Mazie Jones Levenson witnessed Boone history firsthand
by Jeff Eason
Visitors to the Mazie Jones
Gallery inside the Jones House Community Center might think that Mazie Jones was a wealthy
philanthropist who loved art.
The truth is those visitors are standing in the very room where Mazie Jones first entered this world.
"I was born in Boone in 1914," said Mazie Jones Levenson in a 2006 interview when she was visiting the Jones House. "My father was a doctor, Dr. John Walter Jones, and my mother was Mattie Blackburn Jones."
"I was born in this house, at least that's what my mother said," she said.
Mazie Jones, the
woman who sold her family home to the town of Boone many years ago, died on Wednesday, March 6,
2013, at Arbor Acres in Greensboro. She was 99.
"My grandparents were Martha and Marley Blackburn, who owned a local hotel and grocery store across the street from the courthouse," she said in 2006. "It was still there in my early childhood. My Jones grandparents were from Alleghany County, and I was named for my father's mother.
"Downtown Boone is not so much
different. Many of the buildings were here in my childhood. The Boone Drugstore and many of the
others are the same. We had the Critcher Hotel here. But it was demolished to make way for Belk.

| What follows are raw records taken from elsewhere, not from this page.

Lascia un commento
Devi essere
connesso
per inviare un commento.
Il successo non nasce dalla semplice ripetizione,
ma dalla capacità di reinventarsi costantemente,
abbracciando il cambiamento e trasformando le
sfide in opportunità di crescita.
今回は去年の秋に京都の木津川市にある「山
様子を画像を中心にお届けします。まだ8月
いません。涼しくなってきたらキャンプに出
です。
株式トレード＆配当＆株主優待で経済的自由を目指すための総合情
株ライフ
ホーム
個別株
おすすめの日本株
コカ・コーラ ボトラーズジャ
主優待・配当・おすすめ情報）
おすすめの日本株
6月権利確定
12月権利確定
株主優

And then Belk is where the Antique Mall is now."
During her visit to Boone in 2006, Levenson reminisced about the Daniel Boone
Hotel, an enormous inn that was located across Grand Boulevard from her family home.
"My father and some of the people in the 1920s
contributed to have that hotel here," Levenson said. "That's how the built it -- through
subscriptions. It was a very popular place for people to come up from the hot regions. They had
great food over there. The town people and the college people ate over there a lot."

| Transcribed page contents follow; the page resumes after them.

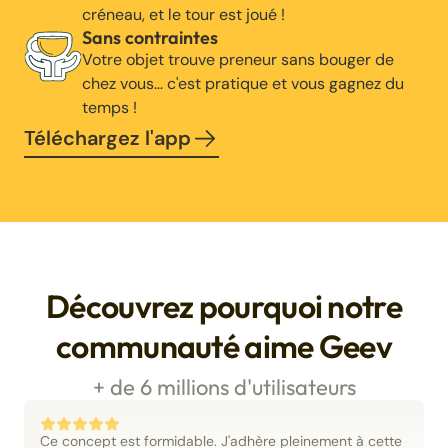
créneau, et le tour est joué !
Sans contraintes
Votre objet trouve preneur sans bouger de
chez vous… c'est pratique et vous gagnez du
temps !
Téléchargez l'app
Découvrez pourquoi notre
communauté aime Geev
+ de 6 millions d'utilisateurs
Ce concept est formidable. J'adhère pleinement à cette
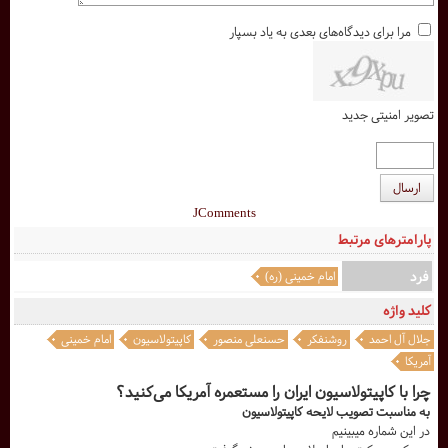
مرا برای دیدگاه‌های بعدی به یاد بسپار
تصویر امنیتی جدید
ارسال
JComments
پارامترهای مرتبط
فرد
امام خمینی (ره)
کلید واژه
جلال آل احمد
روشنفکر
حسنعلی منصور
کاپیتولاسیون
امام خمینی
آمریکا
چرا با کاپیتولاسیون ایران را مستعمره آمریکا می‌کنید؟
به مناسبت تصویب لایحه کاپیتولاسیون
در این شماره میبینیم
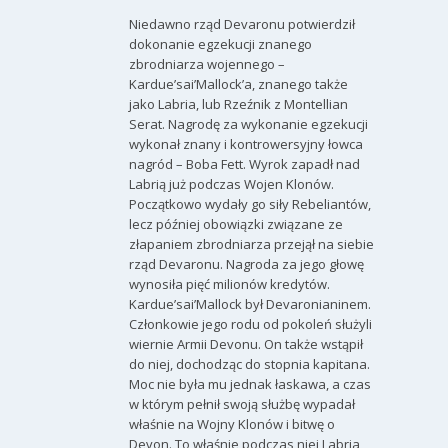
Niedawno rząd Devaronu potwierdził
dokonanie egzekucji znanego
zbrodniarza wojennego –
Kardue’sai’Mallock’a, znanego także
jako Labria, lub Rzeźnik z Montellian
Serat. Nagrodę za wykonanie egzekucji
wykonał znany i kontrowersyjny łowca
nagród – Boba Fett. Wyrok zapadł nad
Labrią już podczas Wojen Klonów.
Początkowo wydały go siły Rebeliantów,
lecz później obowiązki związane ze
złapaniem zbrodniarza przejął na siebie
rząd Devaronu. Nagroda za jego głowę
wynosiła pięć milionów kredytów.
Kardue’sai’Mallock był Devaronianinem.
Członkowie jego rodu od pokoleń służyli
wiernie Armii Devonu. On także wstąpił
do niej, dochodząc do stopnia kapitana.
Moc nie była mu jednak łaskawa, a czas
w którym pełnił swoją służbę wypadał
właśnie na Wojny Klonów i bitwę o
Devon. To właśnie podczas niej Labria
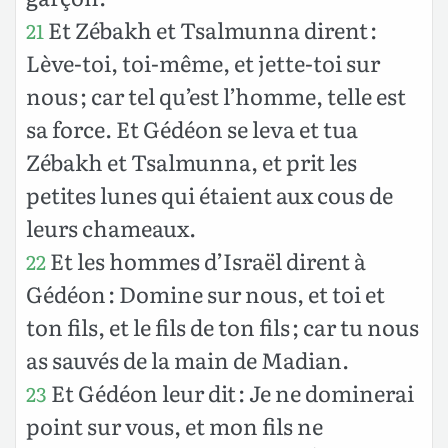
Et Zébakh et Tsalmunna dirent :
21
Lève-toi, toi-même, et jette-toi sur
nous ; car tel qu’est l’homme, telle est
sa force. Et Gédéon se leva et tua
Zébakh et Tsalmunna, et prit les
petites lunes qui étaient aux cous de
leurs chameaux.
Et les hommes d’Israël dirent à
22
Gédéon : Domine sur nous, et toi et
ton fils, et le fils de ton fils ; car tu nous
as sauvés de la main de Madian.
Et Gédéon leur dit : Je ne dominerai
23
point sur vous, et mon fils ne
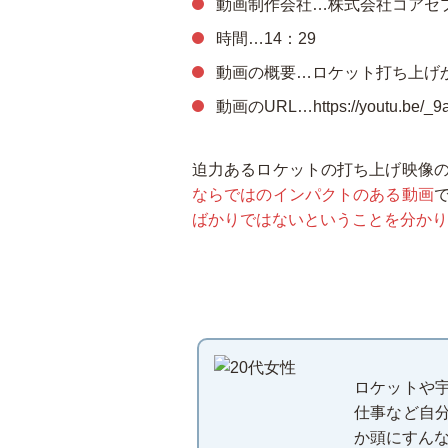
動画制作会社…株式会社コアセ
時間…14：29
動画の概要…ロケット打ち上げ
動画のURL…https://youtu.be/_9
迫力あるロケットの打ち上げ映像
ならではのインパクトのある動画
ばかりではないということを分かり
ロケットや
仕事など自
か頭にすん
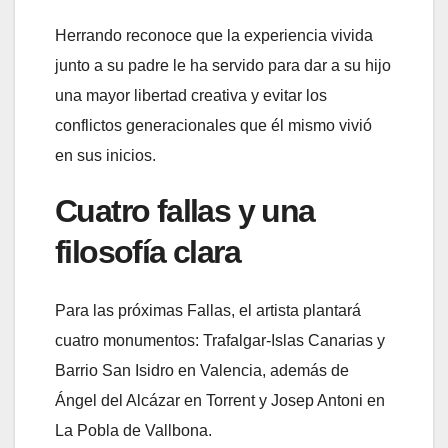
Herrando reconoce que la experiencia vivida
junto a su padre le ha servido para dar a su hijo
una mayor libertad creativa y evitar los
conflictos generacionales que él mismo vivió
en sus inicios.
Cuatro fallas y una
filosofía clara
Para las próximas Fallas, el artista plantará
cuatro monumentos: Trafalgar-Islas Canarias y
Barrio San Isidro en Valencia, además de
Ángel del Alcázar en Torrent y Josep Antoni en
La Pobla de Vallbona.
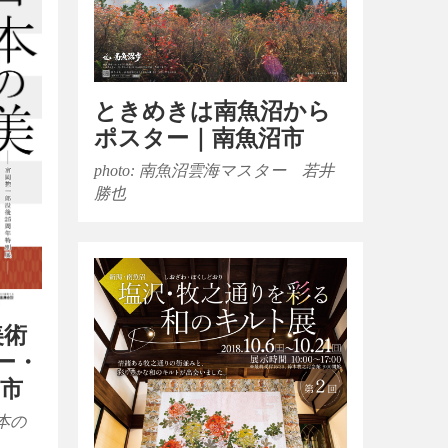
ときめきは南魚沼から
ポスター｜南魚沼市
photo: 南魚沼雲海マスター 若井
勝也
美術
ー・
沼市
本の
…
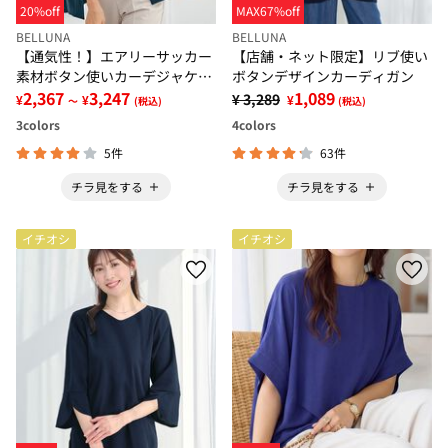
20%off
MAX67%off
BELLUNA
BELLUNA
【通気性！】エアリーサッカー
【店舗・ネット限定】リブ使い
素材ボタン使いカーデジャケッ
ボタンデザインカーディガン
ト
2,367
3,247
1,089
¥ 3,289
¥
¥
¥
～
(税込)
(税込)
3
colors
4
colors
5件
63件
チラ見をする
チラ見をする
イチオシ
イチオシ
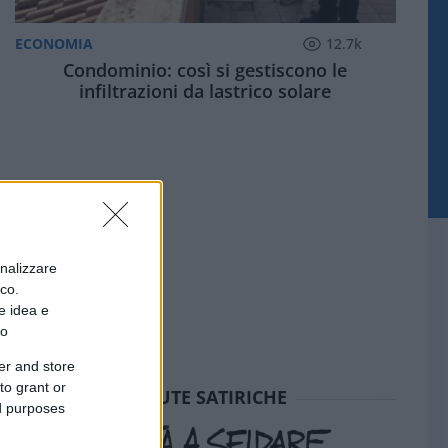
ECONOMIA
12.7k
Condominio: così si gestiscono le
infiltrazioni da lastrico solare
onalizzare
ico.
e idea e
to
er and store
to grant or
SEDUTE SATIRICHE
ed purposes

The Daniel Boone Hotel was torn down in the late
1970s.
Levenson's father died in 1925
when she was 10 years old. To make ends meet, her mother, Mattie, took in boarders and worked at
Belk Department Store on King Street.
Like many of the High Country's ambitious young women of Levenson's generation, she attended Appalachian Teachers College in Boone (It officially became Appalachian State University in 1967.)
After graduation, she
left Boone and the only house she had ever lived in to start her teaching career.
"I got a job teaching in a little community
called Whitlett in Guilford County," Levenson said. "I taught fourth and fifth grade. They were all
farm kids and they were taller than I was. I'll always remember that."

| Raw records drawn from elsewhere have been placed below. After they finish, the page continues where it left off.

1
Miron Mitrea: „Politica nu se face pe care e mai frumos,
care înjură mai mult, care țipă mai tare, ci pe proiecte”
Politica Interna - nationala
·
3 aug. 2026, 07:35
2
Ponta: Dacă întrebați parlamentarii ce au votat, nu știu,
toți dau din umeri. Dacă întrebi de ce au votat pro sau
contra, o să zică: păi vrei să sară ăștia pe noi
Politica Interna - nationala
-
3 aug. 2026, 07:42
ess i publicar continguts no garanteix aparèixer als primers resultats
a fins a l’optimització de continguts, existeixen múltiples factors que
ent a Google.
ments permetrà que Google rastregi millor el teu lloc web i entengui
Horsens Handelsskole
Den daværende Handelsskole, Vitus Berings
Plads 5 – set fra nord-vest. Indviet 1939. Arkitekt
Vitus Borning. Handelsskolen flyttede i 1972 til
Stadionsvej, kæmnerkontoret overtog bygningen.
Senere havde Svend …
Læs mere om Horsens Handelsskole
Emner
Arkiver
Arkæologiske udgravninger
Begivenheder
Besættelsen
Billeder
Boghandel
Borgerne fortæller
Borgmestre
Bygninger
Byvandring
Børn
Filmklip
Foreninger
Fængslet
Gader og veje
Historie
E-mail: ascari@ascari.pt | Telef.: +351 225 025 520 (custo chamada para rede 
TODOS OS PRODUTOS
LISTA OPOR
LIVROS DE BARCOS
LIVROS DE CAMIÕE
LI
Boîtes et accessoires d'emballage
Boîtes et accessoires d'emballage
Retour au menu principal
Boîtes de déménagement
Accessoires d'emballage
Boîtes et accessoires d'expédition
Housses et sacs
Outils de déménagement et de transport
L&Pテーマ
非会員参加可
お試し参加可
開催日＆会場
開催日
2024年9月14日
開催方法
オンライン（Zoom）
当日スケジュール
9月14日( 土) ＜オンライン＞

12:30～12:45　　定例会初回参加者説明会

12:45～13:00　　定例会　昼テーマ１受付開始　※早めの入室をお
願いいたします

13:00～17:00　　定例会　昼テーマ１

Levenson inherited the Jones House and adjoining
land when her mother died in October 1978 at the age of 95.
"I tried to hold onto the property until I thought that it had some possibilities," she said. "The deed to the house said that we wanted it to remain as a green space. Because when I sold it, I didn't have control on whether they would demolish the house or not. So, it was after we got help from preservationists that the town said, 'Yes, we will help because we have conservation now. It could add something positive to our town.'"
In 1982, the town of Boone began the process of
purchasing the property from Levenson.
The property officially exchanged hands in 1984 and the town began a massive
renovation process, including installing modern heating and cooling units.
In 1988, the Jones House Community Center
officially opened to the public.
"There was a reception and a big affair," Levenson said. "Hundreds of people came
to that."
After moving to Guilford
County, Levenson became active with the Greensboro Preservation Society. She and her husband
started the Harold and Mazie Jones Levenson Fund at Appalachian State University. And she became an
ardent supporter of the Blue Ridge Land Conservancy in Boone.
A memorial service celebrating the life of Mazie Jones Levenson will be held at 2 p.m. Friday, March 15, at Christ United Methodist Church on Holden Road in Greensboro.